Por qualquer ângulo a analisar-se o fato, a imprensa sai fortalecida. Em nenhuma hipótese, a imprensa deve inspirar temor, de igual modo, em todas as circunstâncias, se possível, ela deve promover incômodos. Dessa característica depende a sobrevivência da democracia, como dessa prerrogativa decorre a atuação da imprensa na condição de voz representativa dos interesses societários. Fora dessa ambivalência, facilmente a imprensa se transforma em eco do mercado. Talvez, agentes a viverem no aprazível sombreado do mercado sintam-se incomodados diante da livre resistência do Observatório da Imprensa e, em nome disso, queiram lançar suspeitas relativas a quem o sustenta (ou financia).

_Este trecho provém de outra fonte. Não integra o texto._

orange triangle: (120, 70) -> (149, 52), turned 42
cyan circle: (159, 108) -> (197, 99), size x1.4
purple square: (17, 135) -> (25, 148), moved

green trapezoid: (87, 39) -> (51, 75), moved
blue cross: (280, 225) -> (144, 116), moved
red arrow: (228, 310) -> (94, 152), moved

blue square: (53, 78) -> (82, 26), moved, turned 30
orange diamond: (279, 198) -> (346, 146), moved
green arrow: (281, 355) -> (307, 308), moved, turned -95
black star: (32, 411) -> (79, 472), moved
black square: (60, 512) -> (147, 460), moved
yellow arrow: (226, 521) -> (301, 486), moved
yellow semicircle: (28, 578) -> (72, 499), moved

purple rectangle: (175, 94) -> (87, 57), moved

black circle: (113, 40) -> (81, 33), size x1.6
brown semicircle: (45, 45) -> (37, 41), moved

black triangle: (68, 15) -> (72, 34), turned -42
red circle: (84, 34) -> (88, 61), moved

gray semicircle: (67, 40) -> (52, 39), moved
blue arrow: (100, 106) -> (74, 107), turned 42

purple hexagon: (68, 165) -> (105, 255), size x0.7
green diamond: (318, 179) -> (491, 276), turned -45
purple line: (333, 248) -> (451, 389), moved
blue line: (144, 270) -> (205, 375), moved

Em sociedade modelada pelo interesse no mercado quase cartelizado, é natural criar-se uma atmosfera de suspeição sobre quem está livre. Mais ainda ameaçador é o exercício do pensamento livre e, por fim, torna-se aterrorizante a idéia da livre publicação. A síntese de tais características tem o poder de acionar as vozes da fantasmagoria que, na hora certa, dão início ao esforço de intervenção, com o intuito de silencar a voz da autonomia.

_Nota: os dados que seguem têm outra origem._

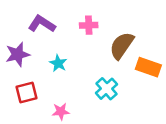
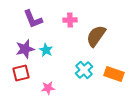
purple L-shape: (42, 24) -> (33, 19), turned -145
purple star: (18, 54) -> (25, 49), moved
orange rectangle: (148, 67) -> (114, 74), moved

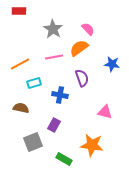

A atividade jornalística, desvinculada da rede dos negócios, serve para assegurar ao leitor mais uma fonte de experiência voltada a um pensar dialógico e dialético. No fundo, o incômodo da função de informar se destina unicamente à missão de propiciar ao leitor a possibilidade de ele operar seu ajuizamento sobre a realidade a partir de oferta multifacetada e não unilateralizada, situação para a qual se encaminham o "jornalismo de mercado" e o "jornalismo de Estado". É preciso compreender que um jornal ao dar certa notícia com destaque em primeira página produz oscilações nas aplicações da bolsa, na valorização ou desvalorização do dólar. Na outra ponta, alguém faz fortuna e outro amarga prejuízos: isto é "jornalismo de mercado". Quando um jornal realça benfeitoria desse ou daquele governo, inevitavelmente lhe manifesta apoio, ainda mais se com ele mantém contratos de publicidade: isto é "jornalismo de Estado".

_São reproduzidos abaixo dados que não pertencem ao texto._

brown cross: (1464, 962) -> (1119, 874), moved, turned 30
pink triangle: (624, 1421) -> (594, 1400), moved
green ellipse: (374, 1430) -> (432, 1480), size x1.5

Acompanhando as edições do Observatório da Imprensa, o leitor não se vê diante de nenhuma dessas cenas ou outras equivalentes. Articulistas e leitores se completam e/ou divergem entre si, a partir de estados mentais construtivos para ambas as partes, sem arestas ou insinuações sinuosas que estrategicamente beneficiem ou prejudiquem esse ou aquele: isto é simplesmente uma forma de "jornalismo crítico", incômodo como a liberdade o é para aqueles que preferem direcioná-la ou gerenciá-la.
(*) ensaísta, doutorando em Teoria Literária pela UFRJ, professor-titular da Facha, co-editor e participante do programa Letras & Mídias (Universidade Estácio de Sá), exibido mensalmente pela UTV/RJ.